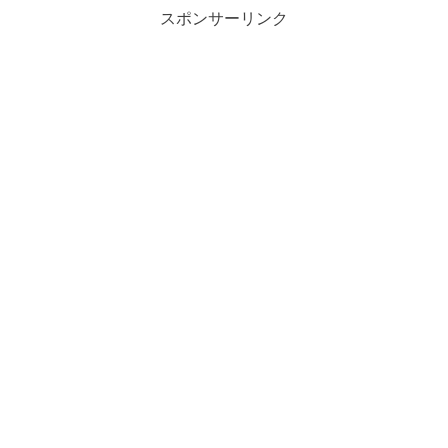
スポンサーリンク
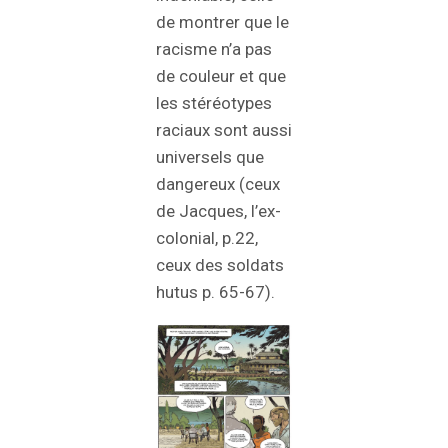
de montrer que le
racisme n’a pas
de couleur et que
les stéréotypes
raciaux sont aussi
universels que
dangereux (ceux
de Jacques, l’ex-
colonial, p.22,
ceux des soldats
hutus p. 65-67).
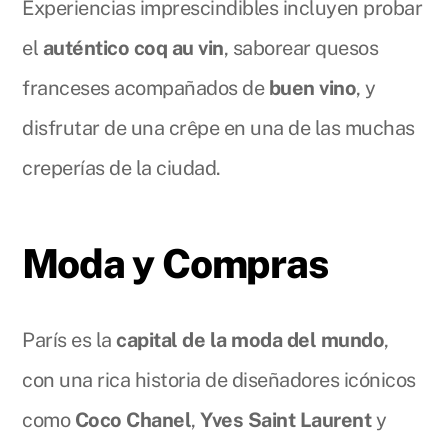
Experiencias imprescindibles incluyen probar
el
auténtico coq au vin
, saborear quesos
franceses acompañados de
buen vino
, y
disfrutar de una crêpe en una de las muchas
creperías de la ciudad.
Moda y Compras
París es la
capital de la moda del mundo
,
con una rica historia de diseñadores icónicos
como
Coco Chanel
,
Yves Saint Laurent
y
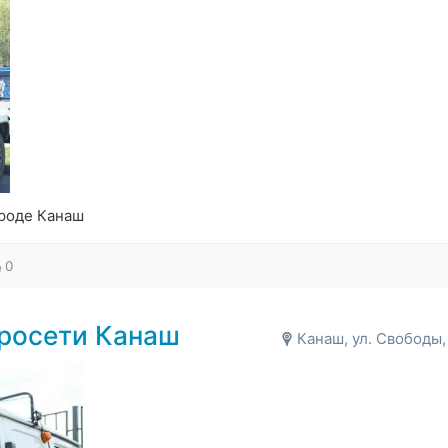
ороде Канаш
0
росети Канаш
Канаш, ул. Свободы,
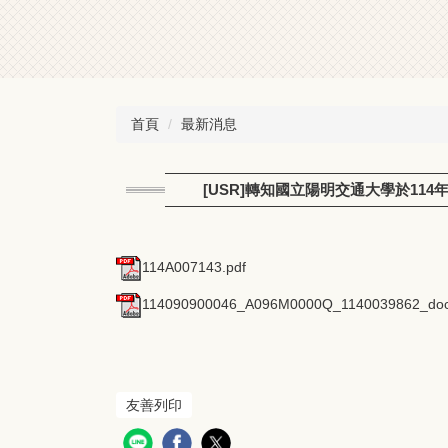
首頁
最新消息
[USR]轉知國立陽明交通大學於11
114A007143.pdf
114090900046_A096M0000Q_1140039862_doc1
友善列印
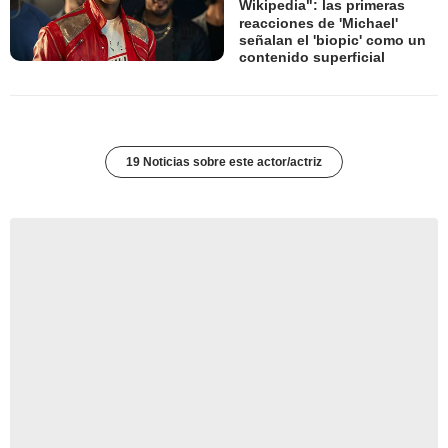
Wikipedia": las primeras
reacciones de 'Michael'
señalan el 'biopic' como un
contenido superficial
19 Noticias sobre este actor/actriz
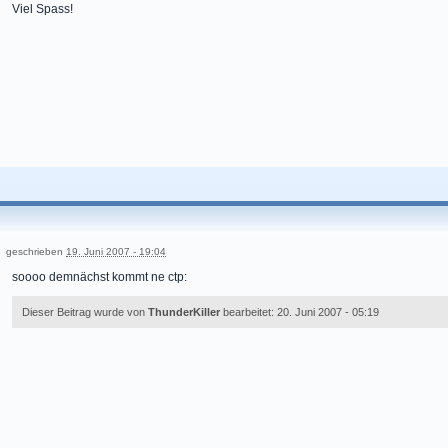
Viel Spass!
geschrieben
19. Juni 2007 - 19:04
soooo demnächst kommt ne ctp:
Dieser Beitrag wurde von
ThunderKiller
bearbeitet: 20. Juni 2007 - 05:19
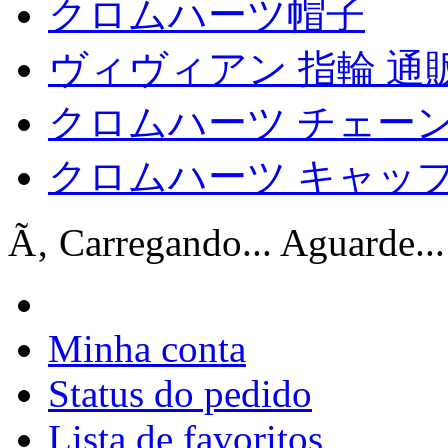
クロムハーツ帽子
ヴィヴィアン 指輪 通
クロムハーツ チェー
クロムハーツ キャップ
Ã‚ Carregando... Aguarde...
Minha conta
Status do pedido
Lista de favoritos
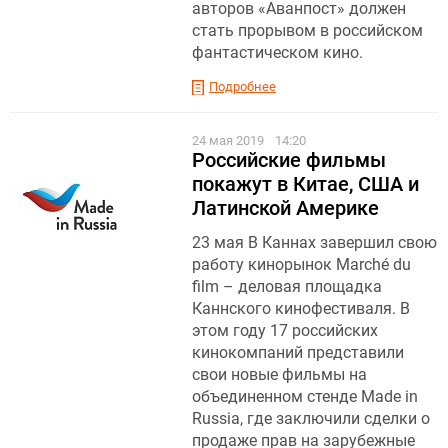
авторов «Аванпост» должен
стать прорывом в российском
фантастическом кино.
Подробнее
24 мая 2019
14:20
Российские фильмы
покажут в Китае, США и
Латинской Америке
23 мая В Каннах завершил свою
работу кинорынок Marché du
film – деловая площадка
Каннского кинофестиваля. В
этом году 17 российских
кинокомпаний представили
свои новые фильмы на
объединенном стенде Made in
Russia, где заключили сделки о
продаже прав на зарубежные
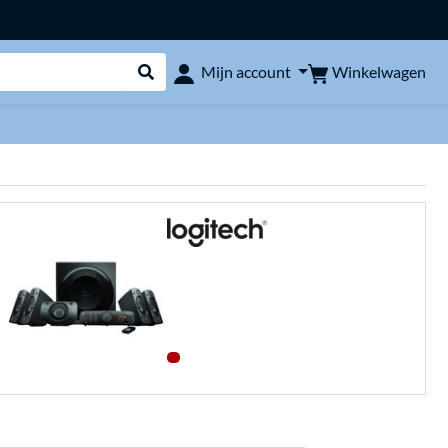
Winkelwagen
Mijn account
Webshop doorzoeken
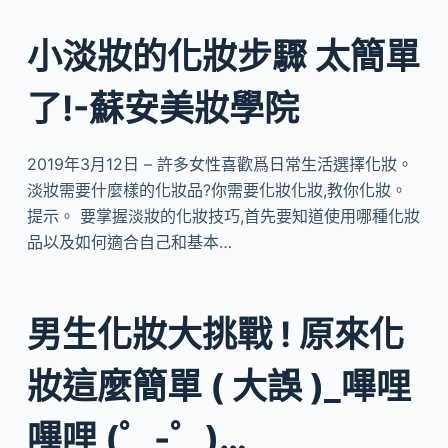
小淡妝的化妝步驟 太簡單
了!-蘇安美妝學院
2019年3月12日 – 許多女性喜歡爲日常生活選擇化妝。
淡妝需要什麼樣的化妝品?你需要化妝化妝,教你化妝。
提示。 要掌握淡妝的化妝技巧,首先要知道使用哪種化妝
品以及如何適合自己和基本…
男生化妝大挑戰 ! 原來化
妝這麼簡單 ( 大誤 )_嗶哩
嗶哩 (゜-゜)…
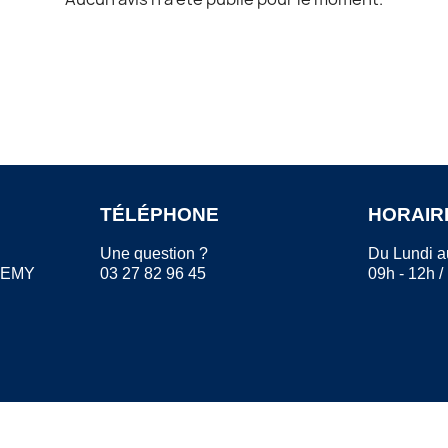
TÉLÉPHONE
HORAIR
Une question ?
Du Lundi a
REMY
03 27 82 96 45
09h - 12h /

==================================================

→ **JOB**
Write out again only the lines from the line that contains "объединенном стенде Made in" through the last line of the records, both ends included, without any of the pictures.

→ **SOLUTION TO THIS TASK**
объединенном стенде Made in
Russia, где заключили сделки о
продаже прав на зарубежные
Winkelwagen
Mijn account
Webshop doorzoeken
小淡妝的化妝步驟 太簡單
了!-蘇安美妝學院
2019年3月12日 – 許多女性喜歡爲日常生活選擇化妝。
淡妝需要什麼樣的化妝品?你需要化妝化妝,教你化妝。
提示。 要掌握淡妝的化妝技巧,首先要知道使用哪種化妝
品以及如何適合自己和基本…
男生化妝大挑戰 ! 原來化
妝這麼簡單 ( 大誤 )_嗶哩
嗶哩 (゜-゜)…
TÉLÉPHONE
HORAIR
Une question ?
Du Lundi a
REMY
03 27 82 96 45
09h - 12h /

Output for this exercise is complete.